Question

Which of the following complexes will show strong Jahn-Teller distortion?
A. \[{\left[ {Cu{{\left( {{H_2}O} \right)}_6}} \right]^{2 + }}\]
B. \[{\left[ {Cr{{\left( {{H_2}O} \right)}_6}} \right]^{3 + }}\]
C. \[{\left[ {Mn{{\left( {{H_2}O} \right)}_6}} \right]^{2 + }}\]
D. \[{\left[ {Co{{\left( {{H_2}O} \right)}_6}} \right]^{3 + }}\]

Answer 1

Hint: Cobalt, manganese, copper, and chromium are d- block metals. The d block elements are found in the group 3,4,5,6,7,8,9,10,11 and 12 of the periodic table. These are also known as transition metals. The d orbital is filled with an electronic shell $n - 1$ . There are a total of 40 d block elements.

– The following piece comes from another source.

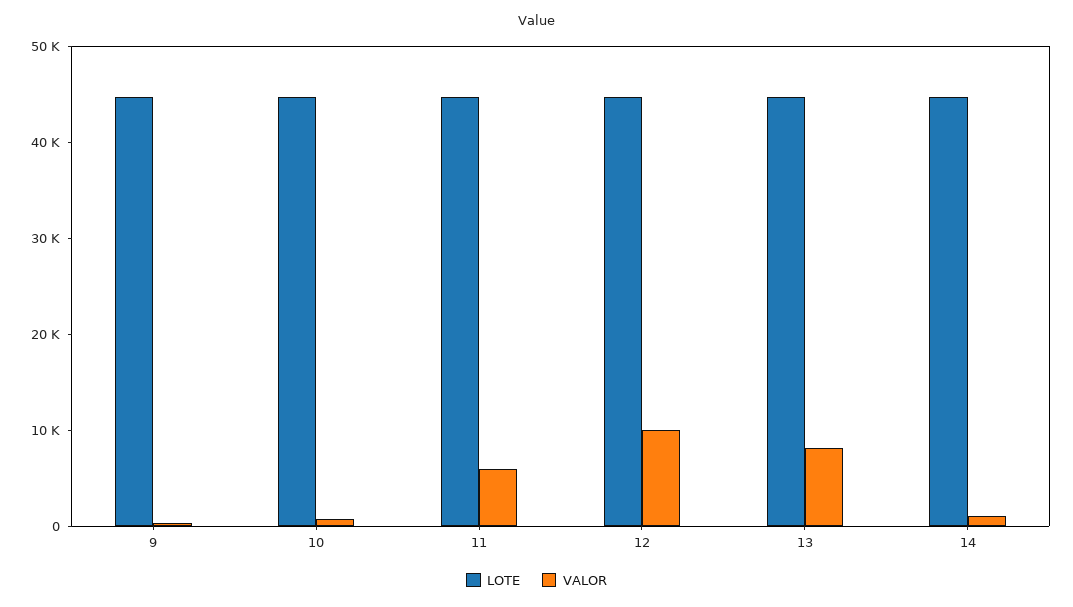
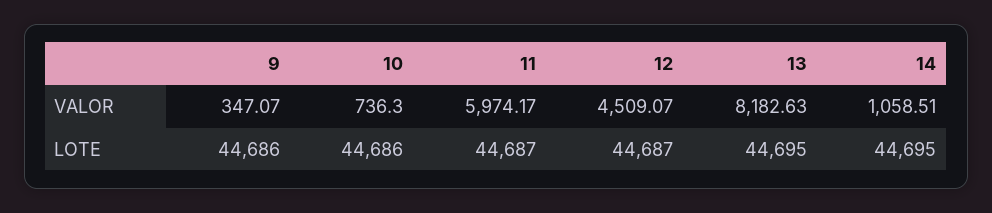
VALOR, 12: 10000 -> 4509.07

Complete step by step answer:
Ligands bind with the central atom to form a coordination complex. This type of bonding usually takes place when there is a formal donation of one or more pairs of electrons of the ligand. Ligands can be mainly classified into two main types: Strong field ligands and weak field ligands.
There is a repulsion between the d orbitals of the central metal atom and the d orbitals of the ligands because of their similar electronic signature. Because of this, $d$ electrons closer to the ligands will have higher energy than those further away, which results in the d orbitals splitting in energy. The splitting of the d-orbitals into different energy levels in transition metal complexes has important consequences for their stability, reactivity, and magnetic properties.
When d orbitals split into different energy levels if there is unsymmetrical configuration is present in any energy level Jahn teller diction occurs. Due to this distortion, the bond along the z-axis gets disturbed. And that distortion is called z-out distortion or z in distortion.
Among the given options, the complex \[{\left[ {Cu{{\left( {{H_2}O} \right)}_6}} \right]^{2 + }}\] showed Jahn teller distortion. As in this complex, copper has an unsymmetrical configuration as follows,
 \[{t_2}{g^6}\,e{g^3}\] .

So, the correct option is A.

Additional information:
Let us discuss a little more about these two types of ligands.
Strong field ligands cause a large splitting in the given chemical species. This means strong field ligands exert strong ligand electrical fields. This property of strong-field ligands makes them capable of forming low spin complexes. This means that strong-field ligands disobey Hund’s multiplicity rule and causes the pairing of electrons even before the entire subshell is filled with electrons of a specific spin character. On the other hand, weak-field ligands obey Hund’s rule.

Note: It should be known that in complexes of weak field ligands, \[{\Delta _0} < P\] (pairing energy), the energy difference between \[{t_2}g\] and e.g. sets are relatively less. Under the influence of strong-field ligands, \[{\Delta _0} > P\] (pairing energy), the energy difference between \[{t_2}g\] and e.g. sets are relatively high.